What is needed: From the line that contains "(Эмаль+Лак 30+30 мл. Грунт +147грн. к цене)" to the last line of the entries, set down each line exactly as written, both ends included, with nothing else.
= Beginning of Section =
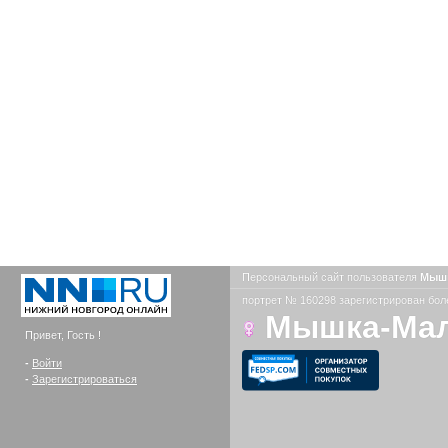
Персональный сайт пользователя
Мыш
портрет № 160298 зарегистрирован боле
Мышка-Ма
Привет, Гость !
-
Войти
-
Зарегистрироваться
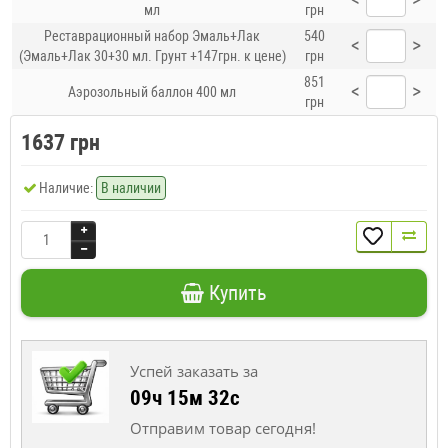
мл
грн
Реставрационный набор Эмаль+Лак
540
<
>
(Эмаль+Лак 30+30 мл. Грунт +147грн. к цене)
грн
851
<
>
Аэрозольный баллон 400 мл
грн
1637 грн
Наличие:
В наличии
Купить
Успей заказать за
09ч 15м 31с
Отправим товар сегодня!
= End of Section =
Answer for this exercise:
(Эмаль+Лак 30+30 мл. Грунт +147грн. к цене)
грн
851
<
>
Аэрозольный баллон 400 мл
грн
1637 грн
Наличие:
В наличии
Купить
Успей заказать за
09ч 15м 31с
Отправим товар сегодня!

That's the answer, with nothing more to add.